La città era Kharkiv, e certo i russi se ne fregavano dell’orgoglio di una agente immobiliare senza più ufficio né appartamento, e ricordando le sue macerie, lì si era messa a piangere. Ma è stato un attimo. L’orgoglio aiuta a sopportare molte cose, e nel caso di questa ormai ex benestante, persino a fronteggiare il futuro. Una profuga ucraina come migliaia, viste in mille foto e video, le facce stravolte dalla paura e da viaggi estenuanti, fino alla frontiera polacca, per poi disperdersi in tutta Europa, e anche più in là. Come lei, milioni di donne ci hanno dato la lezione dell’orgoglio.
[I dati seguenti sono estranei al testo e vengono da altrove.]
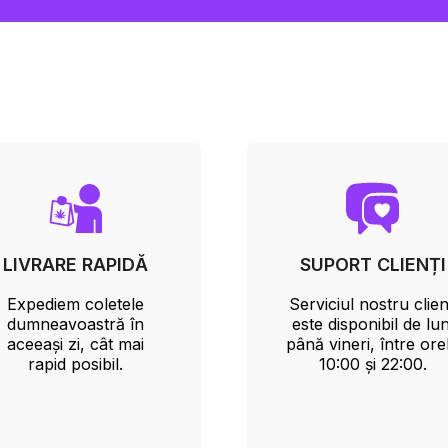
LIVRARE RAPIDĂ
SUPORT CLIENȚI
Expediem coletele
Serviciul nostru clien
dumneavoastră în
este disponibil de lun
aceeași zi, cât mai
până vineri, între ore
rapid posibil.
10:00 și 22:00.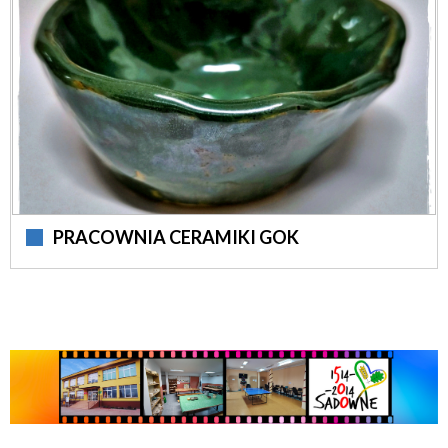
Kategoria
Pracownia Ceramiki
Autor
Wybierz
Publikacja od
—
PRACOWNIA CERAMIKI GOK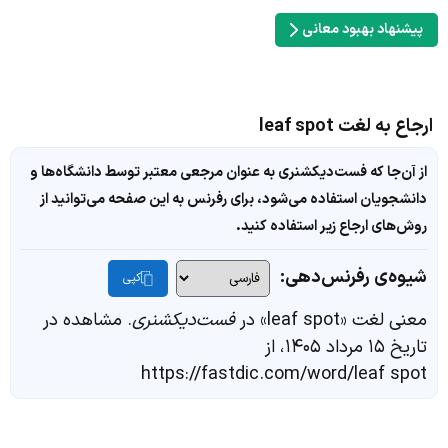
پیشنهاد بهبود معانی
ارجاع به لغت leaf spot
از آن‌جا که فست‌دیکشنری به عنوان مرجعی معتبر توسط دانشگاه‌ها و
دانشجویان استفاده می‌شود، برای رفرنس به این صفحه می‌توانید از
روش‌های ارجاع زیر استفاده کنید.
شیوه‌ی رفرنس‌دهی:
کپی
معنی لغت «leaf spot» در
فست‌دیکشنری
. مشاهده در
تاریخ ۱۵ مرداد ۱۴۰۵، از
https://fastdic.com/word/leaf spot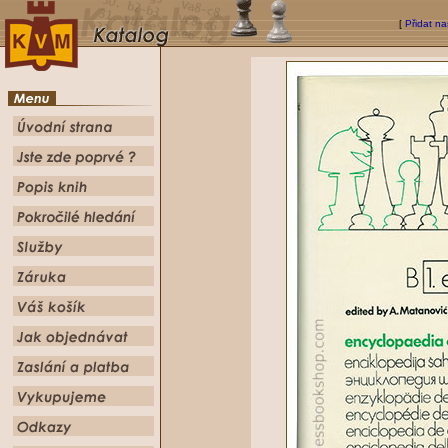
[
Přidat na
Quelle che sono ancora tra noi – noi che viviamo distrattamente la nostra pace – e quelle che hanno deciso di tornare, rischiando la vita ogni giorno di questi 365 passati, per un marito o per i figli maschi maggiorenni che non possono espatriare, da genitori troppo anziani per scappare, o solo a casa, sempre che esista ancora.
Un’altra, contadina al mercato di Kramatorsk, raccontava che sì, avrebbe anche potuto andarsene, ma non sapeva come fare con le vacche, che amava come figlie e «se le abbandono, di sicuro impazziscono. Poi i soldati potrebbero mangiarsele, e io non lo sopporterei». Era una donna giovane e forte, con le unghie nere di terra, vendeva patate e cipolle, e la sera leggeva un libro. «Quale? Non me lo ricordo. Leggo senza capire niente perché il fronte è vicino, sentiamo solo il bum-bum dei mortai».
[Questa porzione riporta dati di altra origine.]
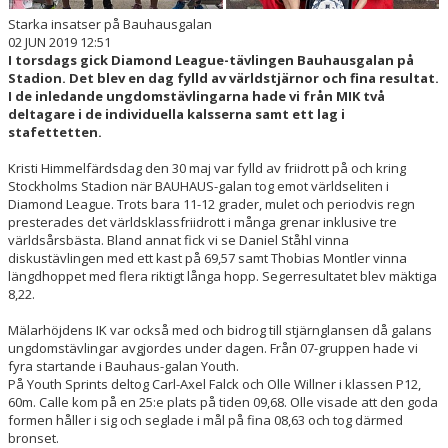
Starka insatser på Bauhausgalan
02 JUN 2019 12:51
I torsdags gick Diamond League-tävlingen Bauhausgalan på
Stadion. Det blev en dag fylld av världstjärnor och fina resultat.
I de inledande ungdomstävlingarna hade vi från MIK två
deltagare i de individuella kalsserna samt ett lag i
stafettetten.
Kristi Himmelfärdsdag den 30 maj var fylld av friidrott på och kring
Stockholms Stadion när BAUHAUS-galan tog emot världseliten i
Diamond League. Trots bara 11-12 grader, mulet och periodvis regn
presterades det världsklassfriidrott i många grenar inklusive tre
världsårsbästa. Bland annat fick vi se Daniel Ståhl vinna
diskustävlingen med ett kast på 69,57 samt Thobias Montler vinna
längdhoppet med flera riktigt långa hopp. Segerresultatet blev mäktiga
8,22.
Mälarhöjdens IK var också med och bidrog till stjärnglansen då galans
ungdomstävlingar avgjordes under dagen. Från 07-gruppen hade vi
fyra startande i Bauhaus-galan Youth.
På Youth Sprints deltog Carl-Axel Falck och Olle Willner i klassen P12,
60m. Calle kom på en 25:e plats på tiden 09,68. Olle visade att den goda
formen håller i sig och seglade i mål på fina 08,63 och tog därmed
bronset.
Un’altra, incontrata a Bucha, nella casetta in fondo all’orto, lei e il suo cane. La casa principale era senz’acqua ed elettricità, ma quella degli attrezzi aveva una grande stufa a legna, e Maria viveva lì, con l’acqua piovana raccolta dalla grondaia. Al di là della staccionata, c’era il boschetto dove i russi occupanti avevano piazzato i Grad, e con quelli tiravano su Irpin. Li sentiva ridere, a turno finito. Li ha sentiti uccidere un ragazzo vicino di casa. È vissuta un mese sperando che non saltassero dentro, e aveva imbavagliato il cane perché non abbaiasse, terrorizzato dai colpi. E se fossero entrati? «Mi avrebbero violentata. Sono vecchia, ma qui lo hanno fatto anche alle donne anziane».
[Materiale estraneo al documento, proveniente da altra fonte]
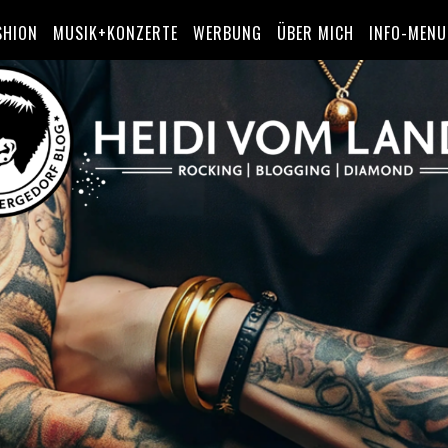
SHION
MUSIK+KONZERTE
WERBUNG
ÜBER MICH
INFO-MENU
Tutto questo lo abbiamo dimenticato, o quasi. Esistono donne così, che ancora affrontano il peggio. Che coraggio ci vuole, a cantare una ninna nanna a un bambino che non riesce a dormire per il rumore della guerra. E a preparare un pranzo decente senza acqua, gas, al buio. A restare forti, a piangere di nascosto, semmai. Anna, architetta a Kiev, raccontava lo shock di non poter ricaricare i cellulari, o restare offline per giorni. «Siamo tornati nel medioevo, e parlo della capitale. All’inizio abbiamo cenato alla luce delle candele, e ho pensato, beh, è romantico», ma è durato solo una sera.